A execução daquela sentença, com o inerente recuo de 1,50 m nos dois vãos, importaria a destruição de vigamentos, placas, muros de suporte, paredes-mestras e das escadas que ligam o rés-do-chão ao 1.° andar, bem como a eliminação de dois quartos e de um quarto de banho, ficando a parte restante da casa reduzida a uns escassos 50 m2, sem condições de higiene, segurança e salubridade necessárias à concessão das respectivas licenças de construção e de habitabilidade.

As obras importariam em 40.000,00 €, valor muito superior ao valor do direito de servidão e mesmo ao valor da casa dos réus que continuariam com horizonte visual reduzido.

Para libertarem o seu prédio da servidão de vistas que o onera e obterem a extinção daquela servidão, requerem a expropriação por utilidade particular do respectivo direito, propondo-se pagar, a título de indemnização, o valor de 2.500,00 €. Os Réus contestaram, alegando, em síntese, que, com a presente acção, os Autores visam contrariar uma sentença transitada em julgado, sendo ineficazes todos os factos alegados, que também impugnam, porquanto só poderiam ser atendidos naquela acção declarativa como meio de defesa, sendo que a sentença então proferida já está em execução e contra a qual para além de não terem deduzido oposição os Autores até pediram prazo para cumprimento do decidido, não tendo assim qualquer viabilidade legal a pretensão formulada.

Concluíram pela improcedência da acção e pediram a condenação dos Autores como litigantes de má fé, em multa e indemnização Na réplica os Autores afirmaram não pretender repetir ou contrariar o que foi decidido na outra acção, que aceitam na íntegra e cujo direito nela reconhecido é pressuposto do pedido de expropriação feito nesta acção.

Foi proferida sentença a julgar a acção improcedente com a absolvição dos Réus dos pedidos, da qual, inconformados, apelaram os Autores, recurso esse que, igualmente, veio a ser julgado improcedente.

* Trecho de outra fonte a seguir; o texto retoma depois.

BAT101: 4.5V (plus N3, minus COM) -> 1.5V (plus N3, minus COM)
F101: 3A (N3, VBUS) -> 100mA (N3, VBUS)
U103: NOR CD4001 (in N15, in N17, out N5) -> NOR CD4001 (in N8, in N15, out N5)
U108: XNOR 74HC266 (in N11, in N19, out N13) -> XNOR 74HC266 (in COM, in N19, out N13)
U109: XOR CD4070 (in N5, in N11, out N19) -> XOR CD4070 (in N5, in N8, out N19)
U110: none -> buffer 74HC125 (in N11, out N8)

Travados de razões com o assim decidido, recorreram os Autores, agora de Revista, apresentando as seguintes conclusões: - Não é lícito aos RR, do ponto de vista ético e moral, pugnarem pela implementação dos efeitos decorrentes da servidão de vistas que lhes foi reconhecido por sentença, podendo os recorrentes, ainda nesta altura e nesta sede, arrimar-se ao instituto do Abuso de Direito, para se oporem àquela pretensão.

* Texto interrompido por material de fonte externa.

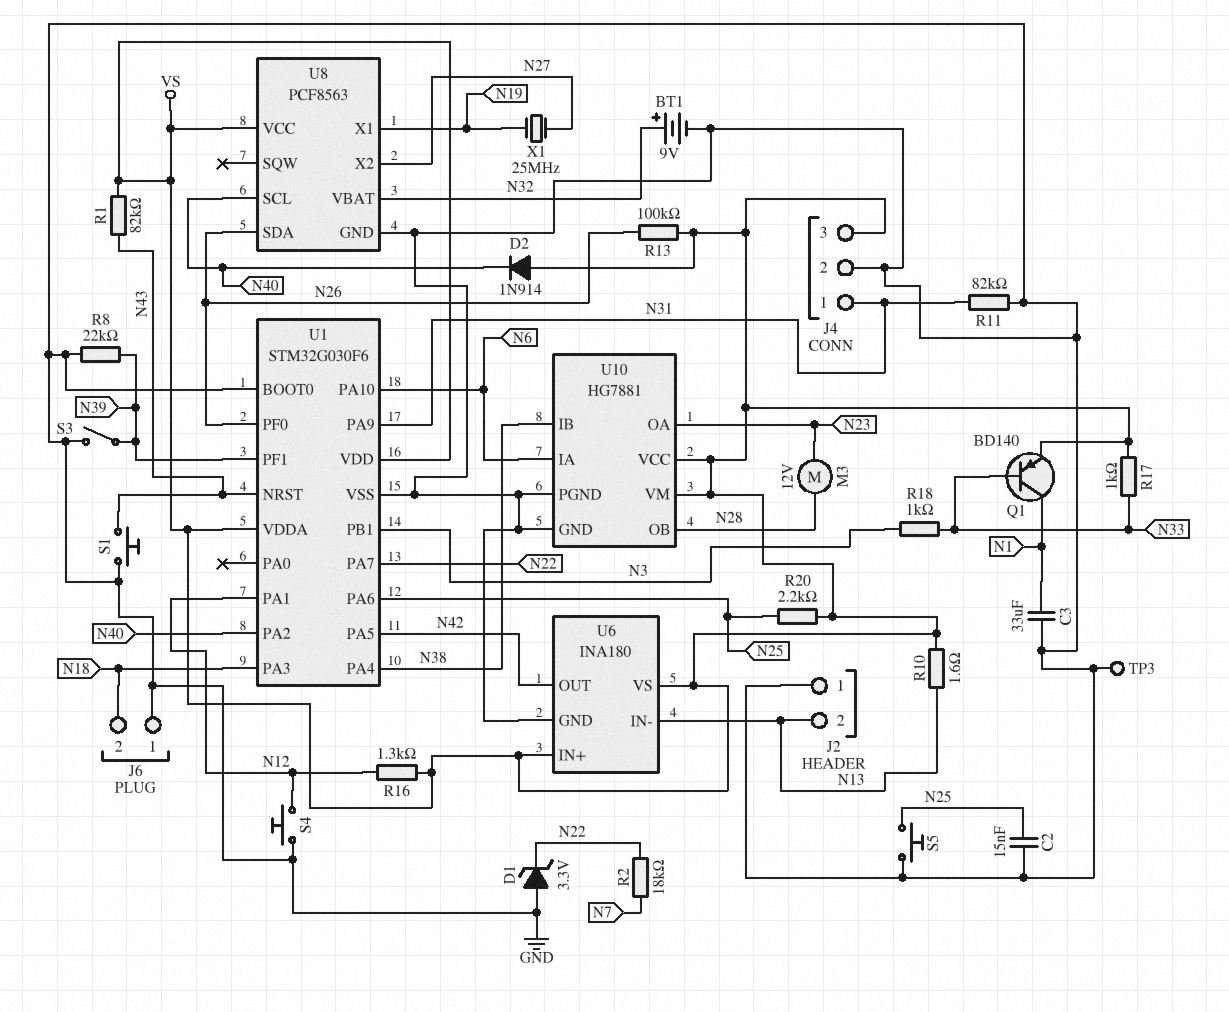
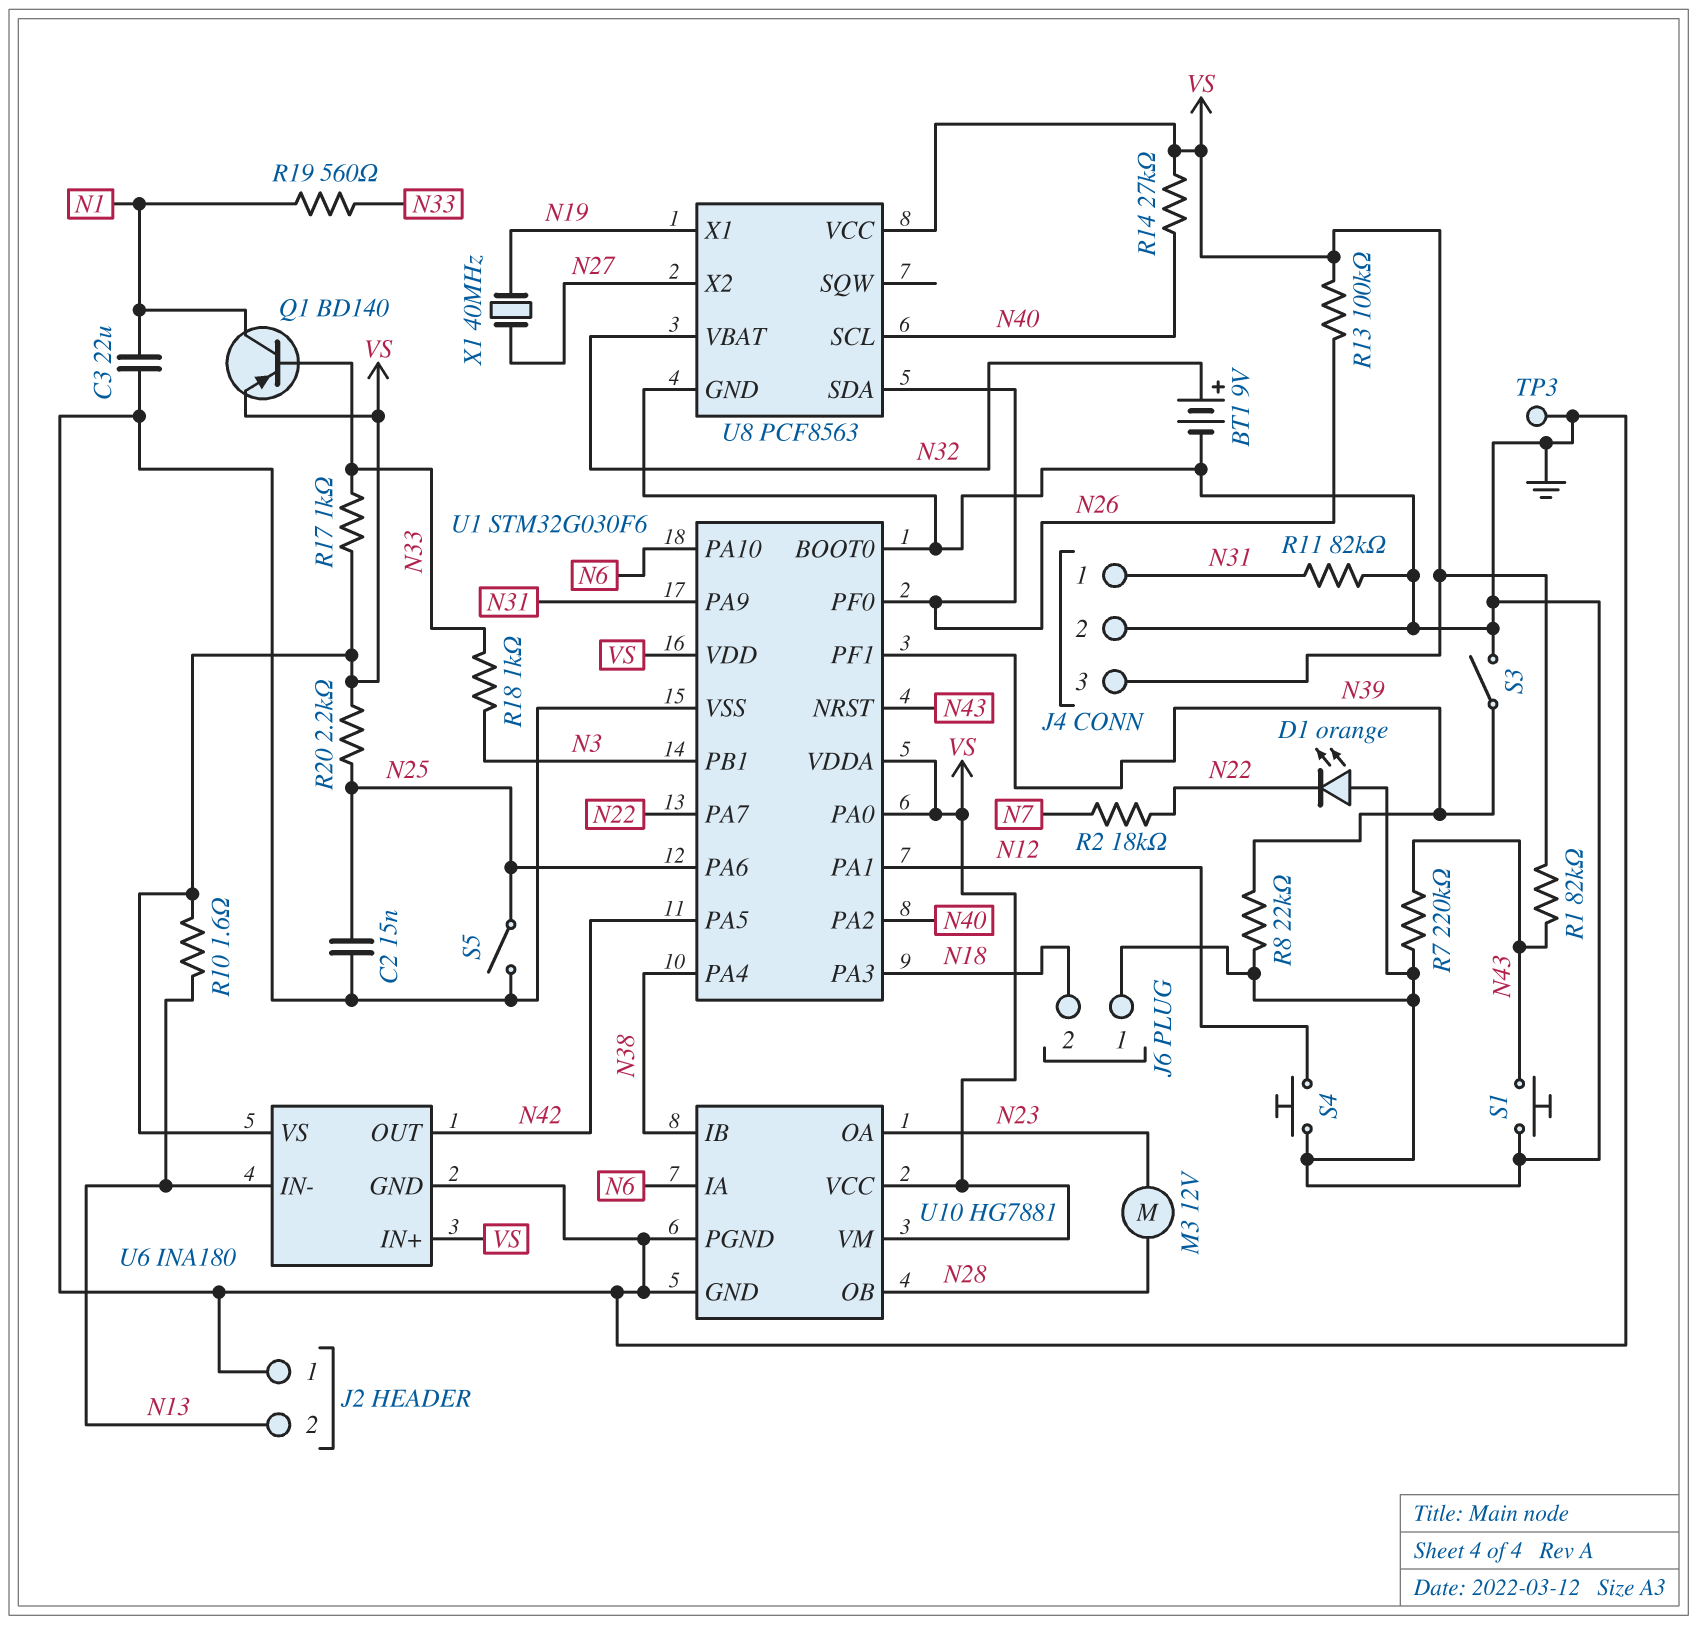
C3: 33uF (GND, N1) -> 22uF (GND, N1)
D1: zener 3.3V (A GND, K N22) -> LED orange (A GND, K N22)
D2: diode 1N914 (A VS, K N40) -> none
R7: none -> 220k (GND, N43)
R14: none -> 27k (N40, VS)
R16: 1.3k (N12, VS) -> none
R19: none -> 560 (N1, N33)
S5: button (GND, N25) -> switch (GND, N25)
U1 pin PA0: none -> VS
X1: 25MHz (N19, N27) -> 40MHz (N19, N27)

- Na negativa, caso este Venerando Tribunal assim não o entenda nem decida, não deixará de ter-se como justa e possível a prolação de douto acórdão que declare ser lícito aos recorrentes pedirem a expropriação particular do direito de que os RR são legítimos titulares.

- Relativamente à 1ª conclusão, haverá de ter-se em conta que os AA sempre cumpriram com a lei, nos termos do respectivo projecto aprovado na …., do qual tinham os Rdos pleno conhecimento, através de editais, afixados no átrio da câmara e no local da obra, mesmo frente à casa destes, chegando o próprio marido a trabalhar ali, sem nunca ter levantado objecções.

- A execução da sentença passará pela destruição quase total do prédio dos AA, tendo o empreiteiro da obra confirmado aquilo de que se aperceberá quem domine as regras de vida nesta área, que, além de ficar danificada a parte “sobrante” da sua casa, haverá perigo de ruína do prédio dos próprios RR, para onde sempre resvalariam, no mínimo, os inertes mais pesados da demolição.

- Da al. g) dos factos assentes, além de apontar, notoriamente, para a desnecessidade da servidão em mérito, resulta, ainda, que a execução ou não execução da sentença em nada prejudicará ou beneficiará a situação real de que fruem os RR, pois o horizonte visual de que disporão através do terraço, mesmo ao nível do último piso, continuará a ser praticamente o mesmo.

- Observando-se em ambas as instâncias - é o que se nos antolha das respectivas entrelinhas - que se os AA tivessem invocado o Abuso de Direito na acção …-2°Juízo, tal poderia ter obstado à sua condenação, não será justo recusar a aplicação desse instituto nesta sede, com base no seu não exercício naquele processo.

-...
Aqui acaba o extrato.